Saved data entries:
+===+
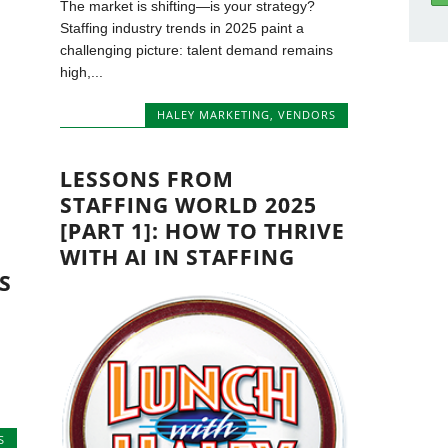
The market is shifting—is your strategy?
Staffing industry trends in 2025 paint a
challenging picture: talent demand remains
high,...
HALEY MARKETING
,
VENDORS
LESSONS FROM
STAFFING WORLD 2025
[PART 1]: HOW TO THRIVE
WITH AI IN STAFFING
S
S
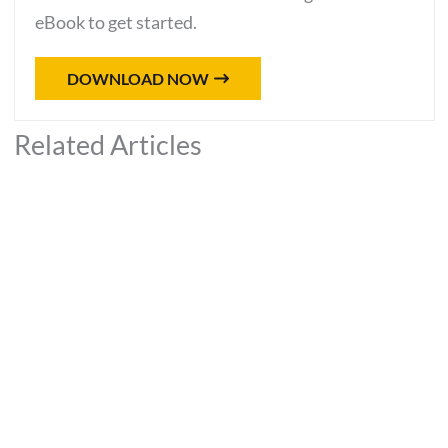
eBook to get started.
DOWNLOAD NOW
Related Articles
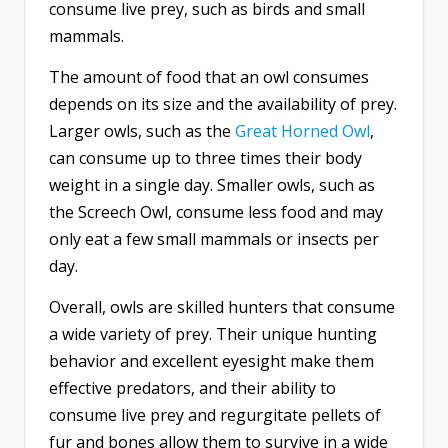
consume live prey, such as birds and small
mammals.
The amount of food that an owl consumes
depends on its size and the availability of prey.
Larger owls, such as the
Great Horned Owl
,
can consume up to three times their body
weight in a single day. Smaller owls, such as
the Screech Owl, consume less food and may
only eat a few small mammals or insects per
day.
Overall, owls are skilled hunters that consume
a wide variety of prey. Their unique hunting
behavior and excellent eyesight make them
effective predators, and their ability to
consume live prey and regurgitate pellets of
fur and bones allow them to survive in a wide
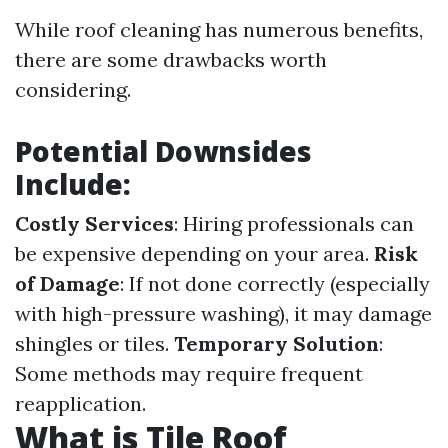
While roof cleaning has numerous benefits,
there are some drawbacks worth
considering.
Potential Downsides
Include:
Costly Services
: Hiring professionals can
be expensive depending on your area.
Risk
of Damage
: If not done correctly (especially
with high-pressure washing), it may damage
shingles or tiles.
Temporary Solution
:
Some methods may require frequent
reapplication.
What is Tile Roof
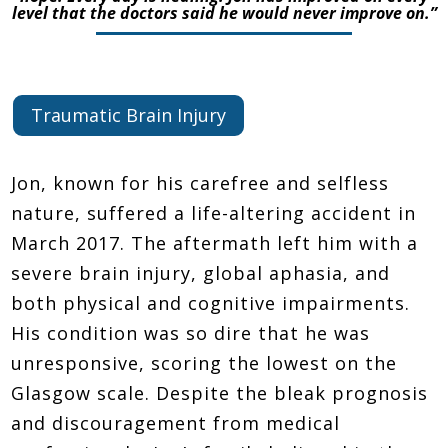
level that the doctors said he would never improve on.”
Traumatic Brain Injury
Jon, known for his carefree and selfless
nature, suffered a life-altering accident in
March 2017. The aftermath left him with a
severe brain injury, global aphasia, and
both physical and cognitive impairments.
His condition was so dire that he was
unresponsive, scoring the lowest on the
Glasgow scale. Despite the bleak prognosis
and discouragement from medical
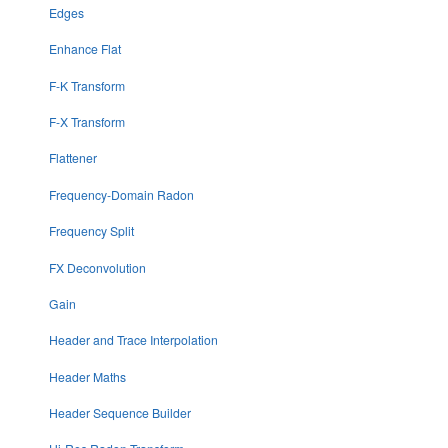
Edges
Enhance Flat
F-K Transform
F-X Transform
Flattener
Frequency-Domain Radon
Frequency Split
FX Deconvolution
Gain
Header and Trace Interpolation
Header Maths
Header Sequence Builder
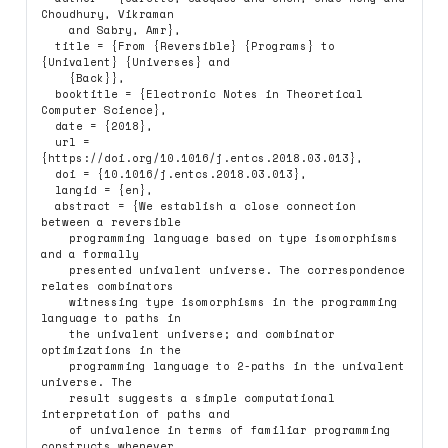
Choudhury, Vikraman

    and Sabry, Amr},

  title = {From {Reversible} {Programs} to 
{Univalent} {Universes} and

    {Back}},

  booktitle = {Electronic Notes in Theoretical 
Computer Science},

  date = {2018},

  url = 
{https://doi.org/10.1016/j.entcs.2018.03.013},

  doi = {10.1016/j.entcs.2018.03.013},

  langid = {en},

  abstract = {We establish a close connection 
between a reversible

    programming language based on type isomorphisms 
and a formally

    presented univalent universe. The correspondence 
relates combinators

    witnessing type isomorphisms in the programming 
language to paths in

    the univalent universe; and combinator 
optimizations in the

    programming language to 2-paths in the univalent 
universe. The

    result suggests a simple computational 
interpretation of paths and

    of univalence in terms of familiar programming 
constructs whenever
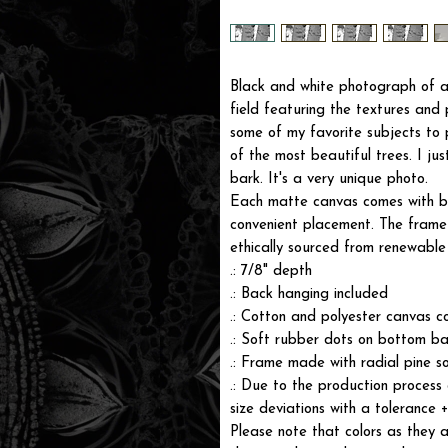
Black and white photograph of a 
field featuring the textures and p
some of my favorite subjects t
of the most beautiful trees. I ju
bark. It's a very unique photo.
Each matte canvas comes with ba
convenient placement. The frame i
ethically sourced from renewable 
.: 7/8" depth
.: Back hanging included
.: Cotton and polyester canvas c
.: Soft rubber dots on bottom ba
.: Frame made with radial pine s
.: Due to the production process 
size deviations with a tolerance 
Please note that colors as they a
+===+
WORK REQUIRED:
Repeat, without pictures, exactly the lines of the data above from the one containing "STAFFING WORLD 2025" through the one containing "fur and bones allow them to survive in a wide", including both and adding nothing.

ANSWER TO THE EXERCISE:
STAFFING WORLD 2025
[PART 1]: HOW TO THRIVE
WITH AI IN STAFFING
S
S
eBook to get started.
DOWNLOAD NOW
Related Articles
consume live prey, such as birds and small
mammals.
The amount of food that an owl consumes
depends on its size and the availability of prey.
Larger owls, such as the
Great Horned Owl
,
can consume up to three times their body
weight in a single day. Smaller owls, such as
the Screech Owl, consume less food and may
only eat a few small mammals or insects per
day.
Overall, owls are skilled hunters that consume
a wide variety of prey. Their unique hunting
behavior and excellent eyesight make them
effective predators, and their ability to
consume live prey and regurgitate pellets of
fur and bones allow them to survive in a wide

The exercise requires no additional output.